To this graph I applied a two-steps clustering method to generate a fuzzy classification of phages.

Using this methodology, each phage is associated with a membership vector, which quantitatively characterizes the membership of the phage to the clusters. Alternatively, genes were clustered based on their ‘phylogenetic profiles’ to define ‘evolutionary cohesive modules’. Phages can then be described as composite of a set of modules from the collection of modules of the whole phage population. The relationships between phages define a network based on module sharing. Unlike the first network built from statistical significant number of shared genes, this second network allows for a direct exploration of the nature of the functions shared between the connected phages. This functionality of the module-based network runs at the expense of missing links due to genes that are not part of modules, but which are encoded in the first network.
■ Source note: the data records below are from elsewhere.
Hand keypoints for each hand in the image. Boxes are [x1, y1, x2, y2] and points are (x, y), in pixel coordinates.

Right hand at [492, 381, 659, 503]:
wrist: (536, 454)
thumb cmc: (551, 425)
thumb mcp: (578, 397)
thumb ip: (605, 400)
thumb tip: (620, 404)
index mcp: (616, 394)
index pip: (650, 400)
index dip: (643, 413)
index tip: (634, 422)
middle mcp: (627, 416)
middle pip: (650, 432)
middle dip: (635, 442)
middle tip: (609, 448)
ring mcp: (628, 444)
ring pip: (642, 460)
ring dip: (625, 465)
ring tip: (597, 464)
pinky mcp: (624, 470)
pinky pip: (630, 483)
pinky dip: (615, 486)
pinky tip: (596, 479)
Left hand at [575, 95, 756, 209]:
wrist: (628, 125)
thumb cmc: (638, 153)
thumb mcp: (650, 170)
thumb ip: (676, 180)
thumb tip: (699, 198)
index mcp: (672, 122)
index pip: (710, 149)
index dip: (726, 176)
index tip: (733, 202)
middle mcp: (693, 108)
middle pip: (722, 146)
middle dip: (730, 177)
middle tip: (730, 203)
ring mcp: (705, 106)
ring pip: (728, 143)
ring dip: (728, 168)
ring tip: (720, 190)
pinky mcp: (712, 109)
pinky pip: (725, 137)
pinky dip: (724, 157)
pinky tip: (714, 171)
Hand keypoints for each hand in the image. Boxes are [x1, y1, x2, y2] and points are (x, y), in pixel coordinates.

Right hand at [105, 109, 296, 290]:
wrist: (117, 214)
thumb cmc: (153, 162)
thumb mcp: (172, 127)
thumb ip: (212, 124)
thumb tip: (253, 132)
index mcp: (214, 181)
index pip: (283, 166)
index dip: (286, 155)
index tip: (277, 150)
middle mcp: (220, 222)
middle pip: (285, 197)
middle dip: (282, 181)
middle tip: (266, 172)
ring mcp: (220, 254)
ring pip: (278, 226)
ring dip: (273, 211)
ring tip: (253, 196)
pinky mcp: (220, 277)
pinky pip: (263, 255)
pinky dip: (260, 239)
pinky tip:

These approaches can easily focus on pre-defined modules for tracing one or several traits across the population. They provide an automatic and dynamic way to study relationships within the phage population. Moreover, they can be extended to the representation of populations of other mobile genetic elements or even to the entire mobilome.

Finally, to enrich the phage sequence space, which in turn allows for a better assessment of phage diversity and evolution, I devise a prophage prediction tool. With this methodology, approximately 800 prophages are predicted in 266 among 800 replicons screened. The comparison of a subset of these predictions with a manually annotated set shows a sensitivity of 79% and a positive predictive value of 91%, this later value suggesting that the procedure makes few false predictions. The preliminary analysis of the predicted prophages indicates that many may constitute novel phage types.

This work allows tracing guidelines for the classification and analysis of other mobile genetic elements. One can foresee that a pool of putative mobile genetic elements sequences can be extracted from the prokaryotic genomes and be further broken down in groups of related elements and evolutionary conserved modules. This would allow widening the picture of the evolutionary and functional relationships between these elements.